A lot of people are calling this album City II. It seems as though SYL has come full-circle.

“I think it has come full-circle in regards to the sonics and the intensity, but City was more like ‘Fuck the universe!’ whereas this one is more like ‘Fuck me!’ I think although similar this is very 2005-era SYL and not just a rehash of 1997 SYL. We [guitarist Jed Simon, bassist Byron Stroud and drummer Gene Hoglan] made a real heavy album.”

About Alien Townsend says, “This record came together over a period of time, but not too much time was spent on bringing it all together. Ideas for songs came together a few months before we actually started writing for this album. Once Gene and I got the ideas down, we started to shape the album and then eventually went in to pound it out in the studio.”

Are you always prepared for the studio?

“For the most part, we go for it. We might go into a album with 9 of the 11 songs already done and finish off the other two in the studio.”

I’m guessing it safe to say you don’t have any fears of studio work with all the time you spend in there?

“I spend my life in the studio working, so yeah, any trepidation that sometimes people feel going into a studio is non-existent with me. When it comes to the studio, I wanna be sure we have everything ready to go and get in and get it over with. Not having any preparation ahead of time—whether it be my projects or others—kind of sets a disturbance in the whole process. That doesn’t happen often.”

The topic turns to the celebrity status that Townsend has attained over the years in the metal scene. While there are some people out there who don’t like Townsend's work or his humorous attitude toward things, there are a lot more people that admire the gifted musician, many concluding that whatever he touches turn to gold. Townsend downplays his ‘Midas touch.’

“You do you do what you do and that’s all you can do really,” he explains. “You are gonna have people who like you and people who hate you. At the end of the day that is not what this is about. The making of the music is why I am in it. Again, I don’t ask people to listen to me. I’m not standing on a pulpit shouting ‘I have great things to say!’ and ‘My way is the right way!’ or ‘My philosophies is something you should adopt!’ ‘Cause I’m not. I’m just saying, ‘Look, I’m a metalhead and if you want it here it is. If you don’t I am sure you can download it off the Internet.’ And if people like what they hear after they download it and it is something they want to listen to, then there is tons of music like that to listen to out there. In terms of the creation of it all, I am just doing my art. The dubious fact of it all is that I look the way I do. I have freaky hair, I’m bald—but I choose to do that. But all of these facts are chosen because I choose to entertain, y’know? There are a lot of people that don’t really like it and a lot of people that really do. My job is to give it 100%, or even 200%, and let the chips fall where they may.”

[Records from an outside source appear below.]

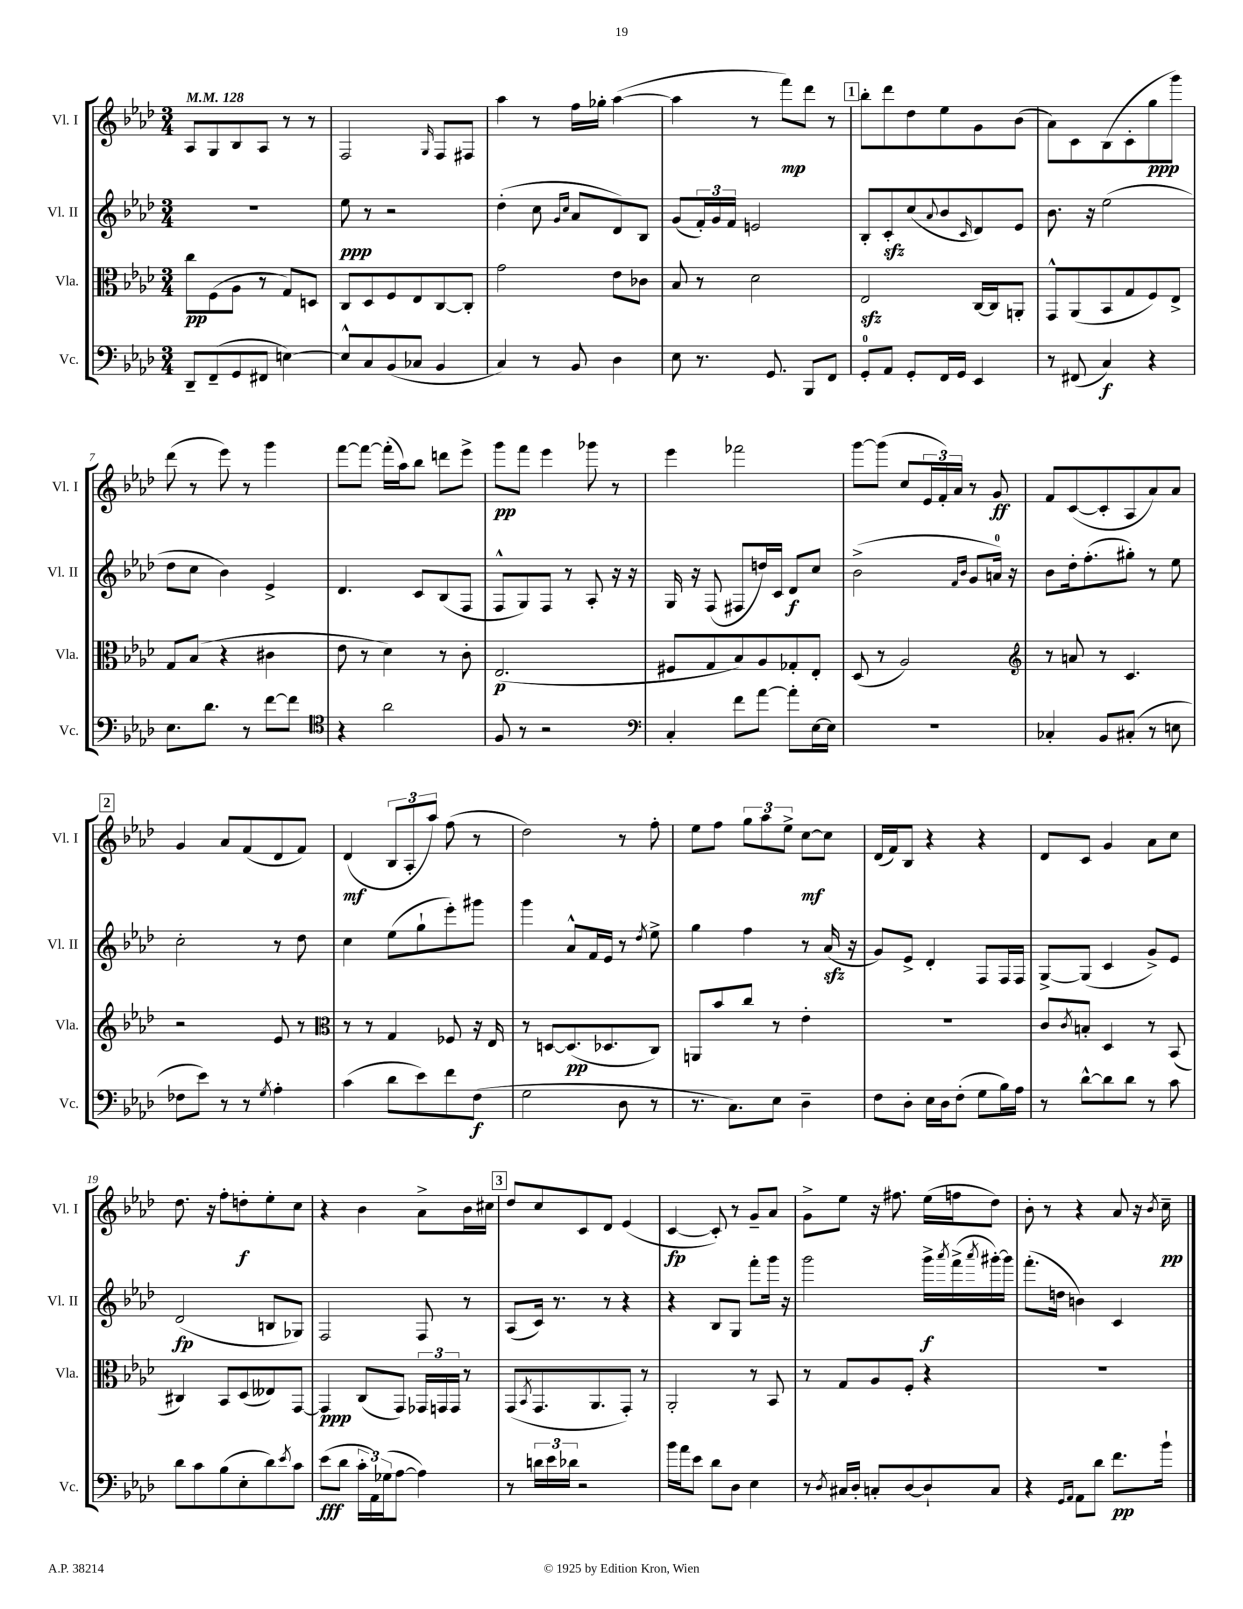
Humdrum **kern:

**kern	**kern	**kern	**kern
*staff4	*staff3	*staff2	*staff1
*clefF4	*clefC3	*clefG2	*clefG2
*k[b-e-a-d-]	*k[b-e-a-d-]	*k[b-e-a-d-]	*k[b-e-a-d-]
*M3/4	*M3/4	*M3/4	*M3/4
*MM128	*MM128	*MM128	*MM128
8DD-~/L	8cc\L	2.r	8A-/L
(8FF~/	(8F\	.	8G/
8GG/	8A-\J	.	8B-/
8FF#/J	8r	.	8A-/J
[4E\)	8G/L)	.	8r
.	8D/J	.	8r
=	=	=	=
8E^^/]L	8C/L	8ee-\	2F/
8C/	8D-/	8r	.
(8BB-/	8F/	2r	.
8C-/J	8E-/	.	.
.	.	.	16qqG/
4BB-/	[8C/	.	8F/L
.	8C'/]J	.	8F#/J
=	=	=	=
4C/)	2g\	(4dd-'\	4aa-\
8r	.	8cc\	8r
.	.	16qqg/LL	.
.	.	16qqcc/JJ	.
8BB-/	.	8a-/L	16ff\LL
.	.	.	16gg-'\JJ
4D-\	8e-\L	8d-/)	([4aa-\
.	8c-\J	8B-/J	.
=	=	=	=
8E-\	8B-/	(8g/L	4aa-\]
8.r	8r	24f'/L)	.
.	.	24g/	.
.	.	24f/JJ	.
.	2d-\	2e/	8r
8.GG/	.	.	.
.	.	.	8fff\L)
8BBB-/L	.	.	8ddd-\J
8FF/J	.	.	8r
=	=	=	=
8GG'/L	2E-/	8B-'/L	8bb-'\L
8AA-/J	.	8c'/	8ddd-\
8GG'/L	.	(8cc/	8dd-\
.	.	8qqa-/	.
16FF/L	.	8b-/	8ee-\
16GG/JJ	.	.	.
.	.	16qqc/	.
4EE-/	[16C/LL	8d-/)	8g\
.	16C/]J	.	.
.	8AA'/J	8e-/J	(8b-\J
=	=	=	=
8r	8GG^^/L	8.b-\	8a-\L)
(8FF#/	(8AA-/	.	8c\
.	.	16r	.
4C/)	8BB-/	(2ee-\	(8B-\
.	8G/	.	8c'\
4r	8F/)	.	8gg\
.	8E-^/J	.	8ggg\J)
=	=	=	=
8.E-\L	8G/L	8dd-\L	(8ddd-\
.	(8B-/J	8cc\J	8r
8.d-\J	.	.	.
.	4r	4b-\)	8eee-\)
8r	.	.	8r
[8f\L	4c#\	4e-^/	4ggg\
8f\]J	.	.	.
=	=	=	=
*clefC4	*	*	*
4r	8e-\	4.d-/	[8fff\L
.	8r	.	8fff\_J
2a-\	4d-\)	.	(16fff'\]LL
.	.	.	16aa-\J)
.	.	8c/L	8bb-\J
.	8r	(8B-/	8ddd\L
.	8c'\	8F/J	8eee-^\J
=	=	=	=
8F/	(2.E-/	8F^^/L	8ggg\L
8r	.	8G/)	8fff\J
2r	.	8F/J	4eee-\
.	.	8r	.
.	.	8A-'/	8ggg-\
.	.	16r	8r
.	.	16r	.
=	=	=	=
*clefF4	*	*	*
4C'/	8F#/L	16G/	4eee-\
.	.	16r	.
.	8G/	(8F/	.
8f\L	8B-/)	8F#/L	2fff-\
[8a-\J	8A-/	16dd/L)	.
.	.	16c/JJ	.
8a-'\]L	8G-'/	8d-/L	.
[16E-\L	8E-'/J	8cc/J	.
16E-\]JJ	.	.	.
=	=	=	=
2.r	(8D-/	(2b-^\	[8ggg\L
.	8r	.	(8ggg\]J
.	2A-/)	.	8cc/L
.	.	.	24e-/L
.	.	.	24f'/)
.	.	.	24a-/JJ
.	.	16qqf/LL	.
.	.	16qqb-/JJ	.
.	.	8g/L	8r
.	.	16a/Jk)	8g/
.	.	16r	.
=	=	=	=
*	*clefG2	*	*
4C-'/	8r	8b-\L	8f/L
.	8a/	16dd-'\k	([8c/
.	.	(8.ff'\	.
8BB-/L	8r	.	8c'/]
(8C#'/J	4.c/	8gg#'\J)	8A-/
8r	.	8r	8a-/)
8E\	.	8ee-\	8a-/J
=	=	=	=
8F-\L	2r	2cc'\	4g/
8e-\J)	.	.	.
8r	.	.	8a-/L
8r	.	.	(8f/
8qG/	.	.	.
4A-'\	8e-/	8r	8d-/
.	8r	8dd-\	8f/J)
=	=	=	=
*	*clefC3	*	*
(4c\	8r	4cc\	(4d-/
.	8r	.	.
8d-\L	4G/	(8ee-\L	12B-/L
.	.	.	12A-'/
8e-\)	.	8gg`\	.
.	.	.	12aa-/J)
8f\	8F-/	8eee-'\)	(8ff\
(8F\J	16r	8ggg#\J	8r
.	16E-/	.	.
=	=	=	=
2G\	8r	4ggg\	2dd-\)
.	[8D/L	.	.
.	(8.D/]	8a-^^/L	.
.	.	16f/L	.
.	8.D-/	16e-/JJ	.
8D-\	.	8r	8r
.	.	8qdd-/	.
8r	8C/J)	8ee-^\	8ff'\
=	=	=	=
8.r	8AA/L	4gg\	8ee-\L
.	8b-/	.	8ff\J
8.C\L)	.	.	.
.	8cc/J	4ff\	12gg\L
.	.	.	12aa-\
8E-\J	8r	.	.
.	.	.	12ee-^\J
4D-~\	4e-'\	8r	[8cc\L
.	.	(16a-/	8cc\]J
.	.	16r	.
=	=	=	=
8F\L	2.r	8g/L)	(16d-/LL
.	.	.	16f/J)
8D-'\J	.	8e-^/J	8B-/J
16E-\LL	.	4d-'/	4r
16D-\J	.	.	.
(8F'\J	.	.	.
8G\L	.	8F/L	4r
16B-\L)	.	16F/L	.
16A-\JJ	.	16F/JJ	.
=	=	=	=
8r	8c/L	[8G^/L	8d-/L
.	8qc/	.	.
[8d-^^\L	8B'/J	(8G/]J	8c/J
8d-\]	4D-/	4c/	4g/
8d-\J	.	.	.
8r	8r	8g^/L)	8a-\L
8c\	(8BB-/	8e-/J	8cc\J
=	=	=	=
8d-\L	4C#/)	(2d-/	8.dd-\
8c\	.	.	.
.	.	.	16r
(8B-\	8BB-/L	.	8ff'\L
8E-'\	(8D-/	.	8dd'\
8d-\)	8E--/)	8B/L	8ee-'\
8qe-/	.	.	.
8c\J	[8GG/J	8G-/J)	8cc\J
=	=	=	=
(8e-\L	4GG/]	2F/	4r
8d-\J	.	.	.
24c'\LL	(8C/L	.	4b-\
24AA-\)	.	.	.
(24G-\J	.	.	.
[8A-\J	8GG/J)	.	.
4A-\])	24GG-/LL	8F/	8a-^\L
.	24GG/	.	.
.	24GG/JJ	.	.
.	8r	8r	16b-\L
.	.	.	16cc#\JJ
=	=	=	=
8r	(8GG/L	(8A-/L	8dd-/L
.	8qBB-/	.	.
24d\LL	8.GG/	16c/Jk)	8cc/
24e-\	.	.	.
.	.	8.r	.
24d-\JJ	.	.	.
2r	.	.	8c/
.	8.AA-/	.	.
.	.	8r	8d-/J
.	8GG'/J)	4r	(4e-/
.	8r	.	.
=	=	=	=
16b-\LL	2AA-'/	4r	[4c/
16a-\J	.	.	.
8e-\J	.	.	.
8d-\L	.	8B-/L	8c'/])
8D-\J	.	8G/J	8r
4E-\	8r	8fff'\L	8g~/L
.	8BB-/	16ggg\Jk	8a-/J
.	.	16r	.
=	=	=	=
8r	8r	2ggg\	8g^\L
8qD-/	.	.	.
16C#/LL	8G/L	.	8ee-\J
16D-'/JJ	.	.	.
8C'/L	8A-/	.	16r
.	.	.	8.ff#\
[8D-/	8F'/J	.	.
8D-`/]	4r	16ggg^\LL	(16ee-\LL
.	.	8qaaa-/	.
.	.	(16fff^\	16ff\J
.	.	8qaaa-/	.
8C/J	.	[16ggg#'\)	8dd-\J)
.	.	16ggg#\]JJ	.
=	=	=	=
4r	2.r	(8.fff'\L	8b-'\
.	.	.	8r
.	.	16dd\Jk	.
16qqGG/LL	.	.	.
16qqAA-/JJ	.	.	.
8AA-\L	.	4b\)	4r
8d-\J	.	.	.
8.f\L	.	4c/	8a-/
.	.	.	16r
.	.	.	8qb-/
16b-`\Jk	.	.	16cc~\
==	==	==	==
*-	*-	*-	*-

Do you like the good press and coverage that SYL gets?

“I hate it and I think there is too much coverage. We’re not that big of a band,” he states. “We are a small band doing our thing and people automatically assume – not everyone does – but they automatically assume that we care more about what we do then we actually do. We are just fans of metal like everyone else who goes out and buys records. Anytime a band in the metal genre that I like puts out a record I go and buy it—I’m a fan. SYL is my/our contribution to metal but by no means do we—or do I—proclaim that we anything other than what we are, which is just old fat bald guys playing metal.”

“At the end of the day people jump to conclusions because there are preconceptions out there. Oh, Devy is crazy, he is a manic-depressive or whatever. People assume that I am going through lots of shit when I don’t. We all suffer, we all suffer, me in no way more than anybody else, just in my own way.”

Townsend ends off, “Strapping Young Lad up to this point, and continues to be, has been a really good vent for me and everyone else in the band to put those energies. We get it out of our systems until we need to go another round.”